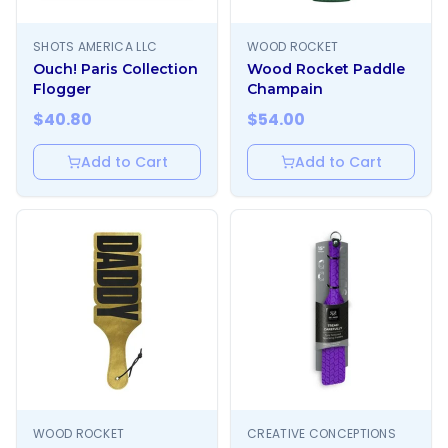
SHOTS AMERICA LLC
WOOD ROCKET
Ouch! Paris Collection
Wood Rocket Paddle
Flogger
Champain
$
40.80
$
54.00
Add to Cart
Add to Cart
WOOD ROCKET
CREATIVE CONCEPTIONS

********

What you are asked to do
Return all the data exactly, and keep the pictures out.

Solution
SHOTS AMERICA LLC
WOOD ROCKET
Ouch! Paris Collection
Wood Rocket Paddle
Flogger
Champain
$
40.80
$
54.00
Add to Cart
Add to Cart
WOOD ROCKET
CREATIVE CONCEPTIONS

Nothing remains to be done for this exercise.